Каждый день мы расстаемся с теми, кого любим, чтобы встретиться вновь. И для того, чтобы наступила новая встреча нам не нужно договариваться и назначать её, записывать номера телефонов и адреса. Мы вплетены в судьбы друг друга, оплавлены общей жизнью, и стоит лишь послать зов, встреча сама нас найдет.
Вечно что-то зовет. Сегодня дорога, завтра море или горы, послезавтра любимый человек. И во сне слышен далекий шепот, зовут не прочитанные книги, не увиденные страны, не написанные истории, не рожденные дети, не разбуженные миры, забытые родители и друзья. Надо слушать и откликаться. Жизнь зовет, предлагая себя и никому и ничего не обещая взамен.
Расставшись с друзьями, я еще прошелся вниз по Тверской, постоял у спуска в метро, прислушиваясь, не зовет ли кто или что. А ведь звало…
Концерт был так себе. «Два японца» походили на богатых клоунов, взявшихся за инструменты. Скучая, Оля Персикова лениво пресекала попытки Антона напиться. Но тот держался за приятеля, и к полуночи они напробовались «Заводного мандарина» и «Абрикосового Джао» так, что еле держались на ногах. После концерта поймали машину и поехали по домам. Оля решила заночевать у Антона.

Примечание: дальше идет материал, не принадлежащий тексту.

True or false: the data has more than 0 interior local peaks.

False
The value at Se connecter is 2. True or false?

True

Когда такси подъезжало к дому на Воробьевых горах, Оля заметила две странных фигуры в тени каштана. Они шагнули к ней, лишь Оля стала помогать Антону выбираться из машины.
– Мы здесь, хозяин! – воскликнули два самурая.

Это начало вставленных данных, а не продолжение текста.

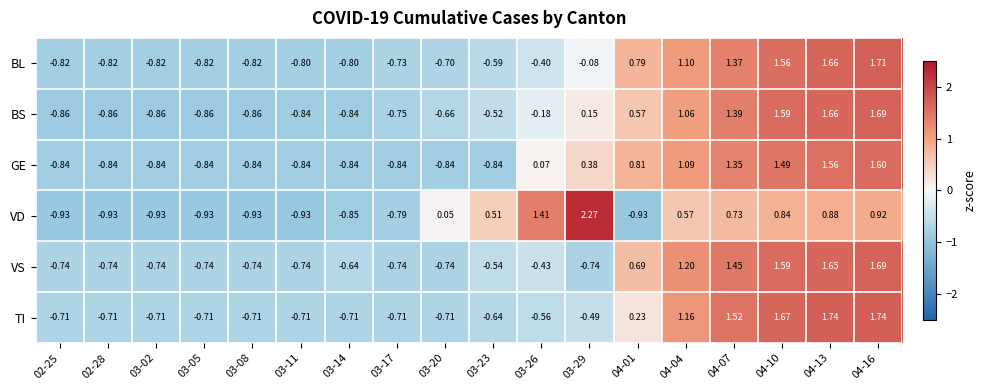

How many data points does each series have?

18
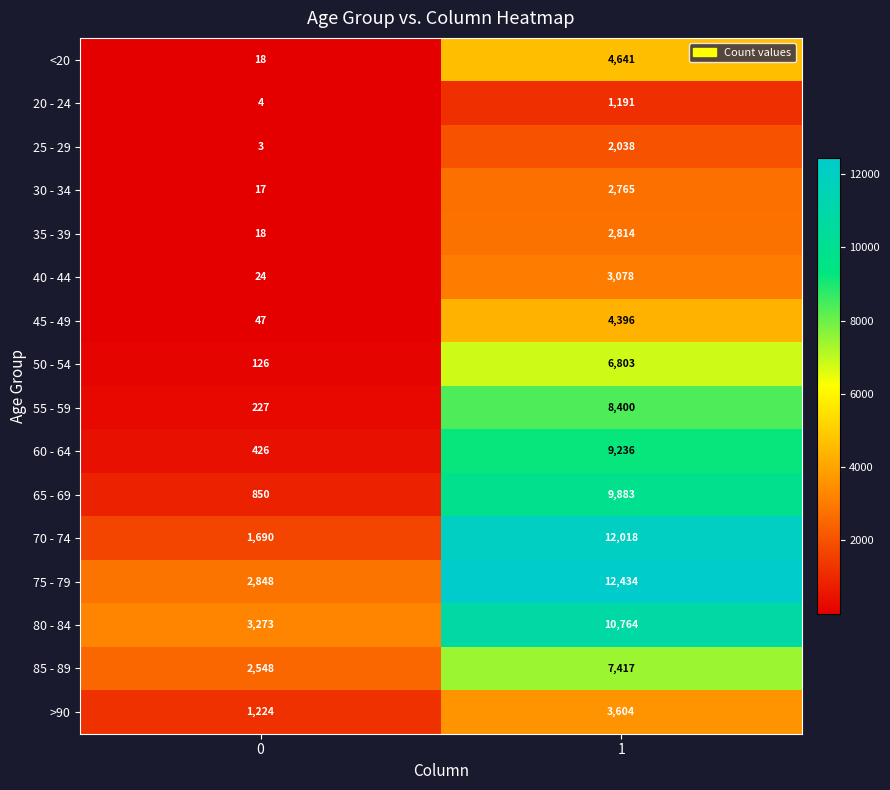

What is the difference between the highest and lowest values at 1?

11243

Оля была сообразительной девушкой и с крепкими нервами.
– Это вы следили за Антоном? – спросила она.
– Он наш сюзерен! – громко сообщили самураи.
Таксист с тревожным подозрением рассматривал странную компанию в зеркало обзора.
– Несите сюзерена в дом! – скомандовала Оля.
Самураи взяли под руки Антона и понесли в дом. Когда Антона положили на кровать, он на мгновение приоткрыл глаза, расширил их, увидев грозные узкоглазые лица с жуткими бровями, что-то промычал и замер.
– Где же вы будете жить? – спросила Оля. – Однокомнатная квартира Антона будет маловата для вас.
– Мы ждём поручение от хозяина!
– Какое?
– Любое. Мы должны выполнить любое его поручение!
– И что он решил?
– Хозяин сказал, что даст его сегодня!
– Придётся вам подождать до утра. Куда же вас положить…
– Мы будем ждать за дверью!
Самураи исчезли так быстро, что Оля даже занервничала. Ночь она провела постоянно вздрагивая, рядом храпел и постанывал Антон.